Can you copy out the text read from each of the entries below, character for character, leaving the pictures out of your answer?
————————
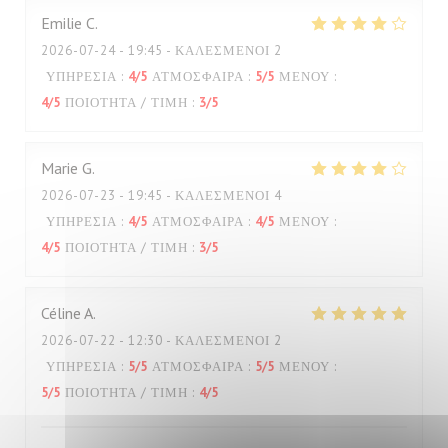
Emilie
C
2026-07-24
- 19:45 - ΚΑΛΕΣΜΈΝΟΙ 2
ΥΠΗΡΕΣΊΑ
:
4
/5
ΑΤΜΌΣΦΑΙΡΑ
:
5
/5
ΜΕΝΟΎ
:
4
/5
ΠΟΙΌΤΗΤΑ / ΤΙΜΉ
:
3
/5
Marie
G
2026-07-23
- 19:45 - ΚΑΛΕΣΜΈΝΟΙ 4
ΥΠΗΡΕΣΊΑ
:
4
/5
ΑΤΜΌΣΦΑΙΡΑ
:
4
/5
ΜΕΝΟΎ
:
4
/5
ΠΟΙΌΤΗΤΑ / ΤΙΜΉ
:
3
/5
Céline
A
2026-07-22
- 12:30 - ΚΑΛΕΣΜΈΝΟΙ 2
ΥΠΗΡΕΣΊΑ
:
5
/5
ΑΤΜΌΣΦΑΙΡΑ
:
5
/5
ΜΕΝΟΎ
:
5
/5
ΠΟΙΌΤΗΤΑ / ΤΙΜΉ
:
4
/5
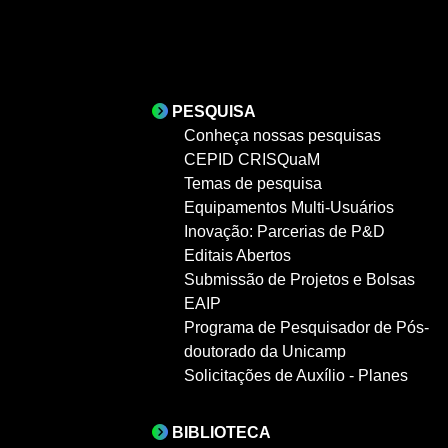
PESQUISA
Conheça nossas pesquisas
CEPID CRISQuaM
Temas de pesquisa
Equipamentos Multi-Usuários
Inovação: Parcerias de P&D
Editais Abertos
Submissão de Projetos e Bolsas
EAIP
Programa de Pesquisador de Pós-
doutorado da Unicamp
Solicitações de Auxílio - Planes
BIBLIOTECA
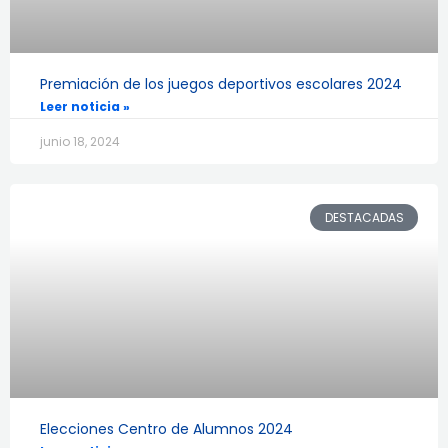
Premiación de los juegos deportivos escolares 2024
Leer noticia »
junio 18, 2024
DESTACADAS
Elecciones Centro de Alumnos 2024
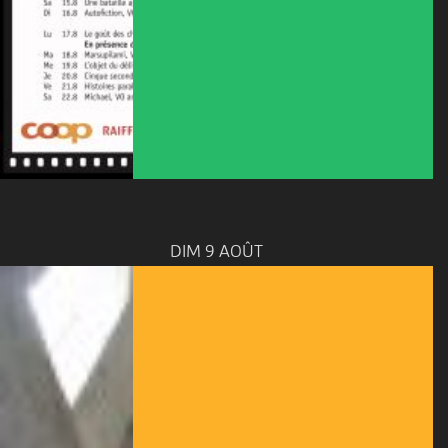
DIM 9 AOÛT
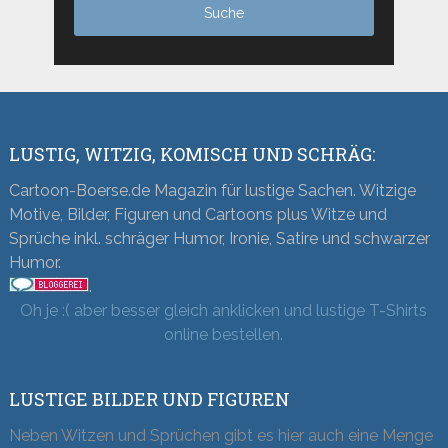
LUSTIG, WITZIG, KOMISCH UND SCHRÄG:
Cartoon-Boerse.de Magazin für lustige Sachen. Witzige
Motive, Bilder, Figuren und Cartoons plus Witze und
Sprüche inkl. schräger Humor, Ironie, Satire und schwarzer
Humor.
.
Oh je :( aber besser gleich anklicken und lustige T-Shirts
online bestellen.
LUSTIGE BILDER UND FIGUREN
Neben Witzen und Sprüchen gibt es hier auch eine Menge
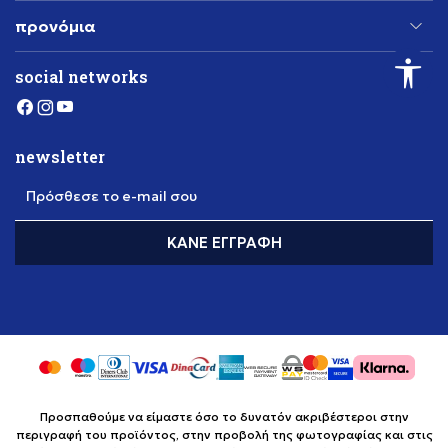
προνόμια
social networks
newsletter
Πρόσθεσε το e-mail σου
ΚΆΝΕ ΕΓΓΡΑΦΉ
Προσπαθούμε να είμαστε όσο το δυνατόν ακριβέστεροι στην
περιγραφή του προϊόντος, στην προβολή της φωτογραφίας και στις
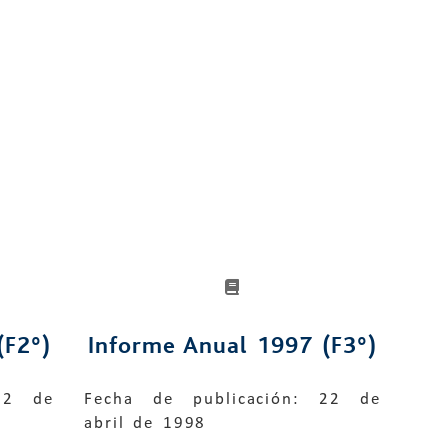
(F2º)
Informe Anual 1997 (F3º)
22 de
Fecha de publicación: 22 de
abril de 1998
————————
Response ->
Emilie
C
2026-07-24
- 19:45 - ΚΑΛΕΣΜΈΝΟΙ 2
ΥΠΗΡΕΣΊΑ
:
4
/5
ΑΤΜΌΣΦΑΙΡΑ
:
5
/5
ΜΕΝΟΎ
:
4
/5
ΠΟΙΌΤΗΤΑ / ΤΙΜΉ
:
3
/5
Marie
G
2026-07-23
- 19:45 - ΚΑΛΕΣΜΈΝΟΙ 4
ΥΠΗΡΕΣΊΑ
:
4
/5
ΑΤΜΌΣΦΑΙΡΑ
:
4
/5
ΜΕΝΟΎ
:
4
/5
ΠΟΙΌΤΗΤΑ / ΤΙΜΉ
:
3
/5
Céline
A
2026-07-22
- 12:30 - ΚΑΛΕΣΜΈΝΟΙ 2
ΥΠΗΡΕΣΊΑ
:
5
/5
ΑΤΜΌΣΦΑΙΡΑ
:
5
/5
ΜΕΝΟΎ
:
5
/5
ΠΟΙΌΤΗΤΑ / ΤΙΜΉ
:
4
/5
PESQUISA
Conheça nossas pesquisas
CEPID CRISQuaM
Temas de pesquisa
Equipamentos Multi-Usuários
Inovação: Parcerias de P&D
Editais Abertos
Submissão de Projetos e Bolsas
EAIP
Programa de Pesquisador de Pós-
doutorado da Unicamp
Solicitações de Auxílio - Planes
BIBLIOTECA
Premiación de los juegos deportivos escolares 2024
Leer noticia »
junio 18, 2024
DESTACADAS
Elecciones Centro de Alumnos 2024
DIM 9 AOÛT
LUSTIG, WITZIG, KOMISCH UND SCHRÄG:
Cartoon-Boerse.de Magazin für lustige Sachen. Witzige
Motive, Bilder, Figuren und Cartoons plus Witze und
Sprüche inkl. schräger Humor, Ironie, Satire und schwarzer
Humor.
.
Oh je :( aber besser gleich anklicken und lustige T-Shirts
online bestellen.
LUSTIGE BILDER UND FIGUREN
Neben Witzen und Sprüchen gibt es hier auch eine Menge
προνόμια
social networks
newsletter
Πρόσθεσε το e-mail σου
ΚΆΝΕ ΕΓΓΡΑΦΉ
Προσπαθούμε να είμαστε όσο το δυνατόν ακριβέστεροι στην
περιγραφή του προϊόντος, στην προβολή της φωτογραφίας και στις
(F2º)
Informe Anual 1997 (F3º)
22 de
Fecha de publicación: 22 de
abril de 1998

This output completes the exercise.